EXERCISE REQUIREMENTS: Can you reproduce the text of each of the records below, line for line and unchanged?
--- TASK INPUT Enclosed Below ---
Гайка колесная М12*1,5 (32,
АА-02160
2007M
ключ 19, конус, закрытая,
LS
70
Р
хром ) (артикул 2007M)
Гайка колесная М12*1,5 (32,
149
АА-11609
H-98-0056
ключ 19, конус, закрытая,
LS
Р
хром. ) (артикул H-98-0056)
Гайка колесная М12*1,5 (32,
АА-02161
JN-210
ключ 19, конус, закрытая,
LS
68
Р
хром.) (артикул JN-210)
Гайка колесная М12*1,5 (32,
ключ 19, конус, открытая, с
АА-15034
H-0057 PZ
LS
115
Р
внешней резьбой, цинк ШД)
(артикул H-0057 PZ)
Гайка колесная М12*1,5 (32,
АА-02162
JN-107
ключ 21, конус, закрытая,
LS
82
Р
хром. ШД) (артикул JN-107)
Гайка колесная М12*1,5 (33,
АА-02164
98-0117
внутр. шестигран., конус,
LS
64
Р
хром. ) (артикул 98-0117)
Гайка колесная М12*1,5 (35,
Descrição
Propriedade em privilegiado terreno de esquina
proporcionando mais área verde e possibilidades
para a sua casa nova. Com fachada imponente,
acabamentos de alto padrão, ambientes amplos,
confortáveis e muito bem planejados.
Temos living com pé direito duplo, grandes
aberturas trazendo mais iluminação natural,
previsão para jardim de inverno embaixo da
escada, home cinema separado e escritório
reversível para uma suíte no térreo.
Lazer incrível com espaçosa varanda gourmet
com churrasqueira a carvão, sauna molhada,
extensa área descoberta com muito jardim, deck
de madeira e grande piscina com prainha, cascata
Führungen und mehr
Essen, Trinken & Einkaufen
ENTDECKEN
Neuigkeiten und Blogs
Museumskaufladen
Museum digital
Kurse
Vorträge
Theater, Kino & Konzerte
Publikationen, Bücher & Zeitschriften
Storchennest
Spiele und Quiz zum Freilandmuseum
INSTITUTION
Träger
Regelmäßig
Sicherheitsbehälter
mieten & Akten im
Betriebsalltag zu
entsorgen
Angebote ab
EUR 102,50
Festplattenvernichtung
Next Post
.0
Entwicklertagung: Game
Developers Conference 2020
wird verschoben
--- End of Enclosed TASK INPUT ---
RESPONSE TO THE TASK:
Гайка колесная М12*1,5 (32,
АА-02160
2007M
ключ 19, конус, закрытая,
LS
70
Р
хром ) (артикул 2007M)
Гайка колесная М12*1,5 (32,
149
АА-11609
H-98-0056
ключ 19, конус, закрытая,
LS
Р
хром. ) (артикул H-98-0056)
Гайка колесная М12*1,5 (32,
АА-02161
JN-210
ключ 19, конус, закрытая,
LS
68
Р
хром.) (артикул JN-210)
Гайка колесная М12*1,5 (32,
ключ 19, конус, открытая, с
АА-15034
H-0057 PZ
LS
115
Р
внешней резьбой, цинк ШД)
(артикул H-0057 PZ)
Гайка колесная М12*1,5 (32,
АА-02162
JN-107
ключ 21, конус, закрытая,
LS
82
Р
хром. ШД) (артикул JN-107)
Гайка колесная М12*1,5 (33,
АА-02164
98-0117
внутр. шестигран., конус,
LS
64
Р
хром. ) (артикул 98-0117)
Гайка колесная М12*1,5 (35,
Descrição
Propriedade em privilegiado terreno de esquina
proporcionando mais área verde e possibilidades
para a sua casa nova. Com fachada imponente,
acabamentos de alto padrão, ambientes amplos,
confortáveis e muito bem planejados.
Temos living com pé direito duplo, grandes
aberturas trazendo mais iluminação natural,
previsão para jardim de inverno embaixo da
escada, home cinema separado e escritório
reversível para uma suíte no térreo.
Lazer incrível com espaçosa varanda gourmet
com churrasqueira a carvão, sauna molhada,
extensa área descoberta com muito jardim, deck
de madeira e grande piscina com prainha, cascata
Führungen und mehr
Essen, Trinken & Einkaufen
ENTDECKEN
Neuigkeiten und Blogs
Museumskaufladen
Museum digital
Kurse
Vorträge
Theater, Kino & Konzerte
Publikationen, Bücher & Zeitschriften
Storchennest
Spiele und Quiz zum Freilandmuseum
INSTITUTION
Träger
Regelmäßig
Sicherheitsbehälter
mieten & Akten im
Betriebsalltag zu
entsorgen
Angebote ab
EUR 102,50
Festplattenvernichtung
Next Post
.0
Entwicklertagung: Game
Developers Conference 2020
wird verschoben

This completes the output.